─── Provided records ───

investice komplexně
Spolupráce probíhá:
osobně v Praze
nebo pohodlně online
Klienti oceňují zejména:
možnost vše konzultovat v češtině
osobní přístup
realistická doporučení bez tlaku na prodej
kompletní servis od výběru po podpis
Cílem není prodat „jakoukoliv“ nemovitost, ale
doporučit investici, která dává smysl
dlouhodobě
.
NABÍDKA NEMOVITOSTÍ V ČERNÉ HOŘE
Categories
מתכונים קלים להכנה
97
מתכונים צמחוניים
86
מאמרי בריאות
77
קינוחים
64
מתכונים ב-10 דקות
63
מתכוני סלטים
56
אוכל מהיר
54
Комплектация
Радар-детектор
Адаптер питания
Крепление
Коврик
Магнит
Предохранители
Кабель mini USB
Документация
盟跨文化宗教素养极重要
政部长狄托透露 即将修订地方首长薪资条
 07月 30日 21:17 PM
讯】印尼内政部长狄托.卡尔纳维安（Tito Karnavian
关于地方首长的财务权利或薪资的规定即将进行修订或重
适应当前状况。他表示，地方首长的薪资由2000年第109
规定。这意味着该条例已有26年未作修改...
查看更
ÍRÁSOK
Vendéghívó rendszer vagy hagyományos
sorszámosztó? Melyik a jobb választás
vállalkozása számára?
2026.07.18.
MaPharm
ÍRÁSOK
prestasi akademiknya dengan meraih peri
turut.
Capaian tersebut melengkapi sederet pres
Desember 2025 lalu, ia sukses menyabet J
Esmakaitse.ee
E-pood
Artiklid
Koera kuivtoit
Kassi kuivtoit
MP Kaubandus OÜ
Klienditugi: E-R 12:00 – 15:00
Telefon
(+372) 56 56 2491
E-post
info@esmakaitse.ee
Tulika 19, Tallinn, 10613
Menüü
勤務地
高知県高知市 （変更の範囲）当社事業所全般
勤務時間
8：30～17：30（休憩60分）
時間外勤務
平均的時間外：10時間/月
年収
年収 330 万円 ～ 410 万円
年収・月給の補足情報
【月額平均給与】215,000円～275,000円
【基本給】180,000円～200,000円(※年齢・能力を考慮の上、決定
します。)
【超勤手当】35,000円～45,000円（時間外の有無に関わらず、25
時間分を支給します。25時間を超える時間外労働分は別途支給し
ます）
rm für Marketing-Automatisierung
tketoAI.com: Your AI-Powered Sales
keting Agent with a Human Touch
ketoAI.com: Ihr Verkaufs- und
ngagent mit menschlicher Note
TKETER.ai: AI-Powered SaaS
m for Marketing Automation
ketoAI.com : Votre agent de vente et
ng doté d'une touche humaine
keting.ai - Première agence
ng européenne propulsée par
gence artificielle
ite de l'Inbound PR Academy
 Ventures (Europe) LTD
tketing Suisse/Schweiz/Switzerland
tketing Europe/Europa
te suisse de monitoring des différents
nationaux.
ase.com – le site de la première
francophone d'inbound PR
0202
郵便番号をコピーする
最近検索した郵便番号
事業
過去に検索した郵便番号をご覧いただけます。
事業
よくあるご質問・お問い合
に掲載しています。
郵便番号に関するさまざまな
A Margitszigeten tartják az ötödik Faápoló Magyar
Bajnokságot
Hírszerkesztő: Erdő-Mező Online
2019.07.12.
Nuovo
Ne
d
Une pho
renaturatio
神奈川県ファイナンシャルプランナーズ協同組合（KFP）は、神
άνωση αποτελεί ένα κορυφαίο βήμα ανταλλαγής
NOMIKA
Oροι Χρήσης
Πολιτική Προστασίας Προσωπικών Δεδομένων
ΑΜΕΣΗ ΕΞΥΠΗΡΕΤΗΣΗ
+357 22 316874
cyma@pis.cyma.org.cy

───

* Task to complete *
Return every line from the data above that contains the string "Marketing".

* Exercise response *
rm für Marketing-Automatisierung
m for Marketing Automation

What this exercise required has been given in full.